### [What is being asked]
Reproduce exactly, from the line containing "Banja Luka, Republika Srpska", every line down to the end of the data below.

--- --- ---

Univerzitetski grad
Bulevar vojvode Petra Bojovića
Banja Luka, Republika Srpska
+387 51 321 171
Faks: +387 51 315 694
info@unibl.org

--- --- ---

### [Reply to the task]
Banja Luka, Republika Srpska
+387 51 321 171
Faks: +387 51 315 694
info@unibl.org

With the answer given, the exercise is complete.